La réalisation d’un travail manuel dur par des ressortissants de nations qui avaient tendance jusque là à se considérer (ou à être considérées) comme supérieures a frappé les esprits et suscité parfois l’incrédulité : il est amusant d’observer qu’en Inde comme en Algérie3, les volontaires ont été pris pour des prisonniers. Parallèlement, le fait de réaliser ensemble un travail manuel par des volontaires d’origine sociale différente était particulièrement significatif dans certains pays où la structure sociale était rigide et inégalitaire. C’était naturellement le cas pour l’Inde, où cela n’a sans doute été possible que parce que Gandhi avait donné l’exemple. Incidemment, cet exemple était proche pour les premiers volontaires arrivés peu après l’Indépendance ; il s’est beaucoup éloigné depuis.
Cela dit, les souvenirs qui précèdent illustrent une diminution de l’importance relative du travail manuel et de sa dureté. On pourrait s’interroger sur la signification de cette évolution. La place plus réduite du travail manuel peut sans doute s’expliquer pour une part par le fait que l’on recourt davantage aux moyens mécaniques, notamment pour les chantiers d’urgence et par la diversification des besoins et des activités du SCI (voir ci-dessous). Une moins grande pénibilité n’est pas sans relation avec l’élévation du niveau de vie et des aspirations, au moins dans les pays occidentaux : la durée du travail a tendance à diminuer dans beaucoup de pays et les attitudes vis-à-vis du travail changent.
L’accent mis sur le travail manuel et sur la devise : « Pas de paroles, des actes » n’empêchait pas, dés la conception initiale des chantiers du SCI, l’organisation de discussions en groupe, après le travail, sur des thèmes proches des objectifs du mouvement, tels que la non violence. Les témoignages divergent sur ce point, mais beaucoup de volontaires n’ont pas de souvenir de discussions organisées. Dorothy Guiborat le déplore et aurait souhaité une alternance plus systématique entre travail manuel et échange d’idées.
La situation des filles sur les chantiers est théoriquement liée à celle de la dureté du travail. Alors qu’au départ, on prétendait sans doute la leur épargner, il est ironique de constater avec Nelly Forget que leurs tâches étaient parfois plus dures que celles des garçons. Mais c’est sans doute surtout la culture de l’époque qui explique, au moins au début de la période, la place à part faite aux filles, dont la simple participation comme « sœurs » semblait alors un progrès. Au fil des récits, on peut observer des exemples d’émancipation (auxquels Dorothy a contribué), de sorte que la question du statut des filles ne semble plus se poser. Le cas extrême est celui de Valli Seshan, partie seule d’Inde comme volontaire à long terme et appelée ultérieurement à des responsabilités internationales. Mais il est sans doute exceptionnel et on constate en revanche souvent l’inégale présence des filles et des garçons sur les chantiers, notamment dans les pays méditerranéens. Dans ce contexte, le fait que des volontaires maghrébines soient parties plus facilement pour l’Asie que pour l’Europe (Jean-Pierre Petit) mérite d’être noté.

• [But de la tâche]:
Selon le texte sur les chantiers du SCI, qu'est-ce qui explique en partie la place plus réduite du travail manuel ? Répondez en une à trois phrases. Les entrées proviennent d'une source différente.

• [Entrées répertoriées]:
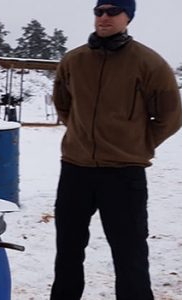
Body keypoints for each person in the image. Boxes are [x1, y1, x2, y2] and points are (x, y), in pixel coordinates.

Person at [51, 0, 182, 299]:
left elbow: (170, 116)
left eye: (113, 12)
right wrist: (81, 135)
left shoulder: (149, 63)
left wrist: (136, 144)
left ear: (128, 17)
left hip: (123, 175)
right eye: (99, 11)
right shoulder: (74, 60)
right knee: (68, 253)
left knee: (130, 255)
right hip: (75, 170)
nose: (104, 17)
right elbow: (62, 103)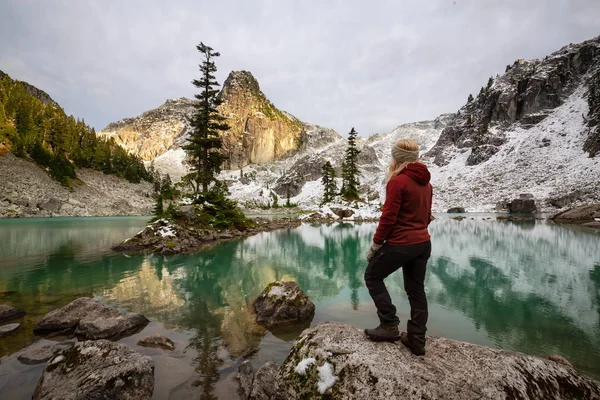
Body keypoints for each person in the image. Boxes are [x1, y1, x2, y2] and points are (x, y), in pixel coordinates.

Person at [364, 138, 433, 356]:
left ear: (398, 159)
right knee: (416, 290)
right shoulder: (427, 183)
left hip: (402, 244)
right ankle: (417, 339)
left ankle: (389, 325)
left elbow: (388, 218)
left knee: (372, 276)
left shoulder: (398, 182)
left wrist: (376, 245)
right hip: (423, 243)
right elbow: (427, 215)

• [Résolution du problème]:
Elle s'explique en partie par un recours accru aux moyens mécaniques, notamment pour les chantiers d'urgence. Elle tient aussi à la diversification des besoins et des activités du SCI.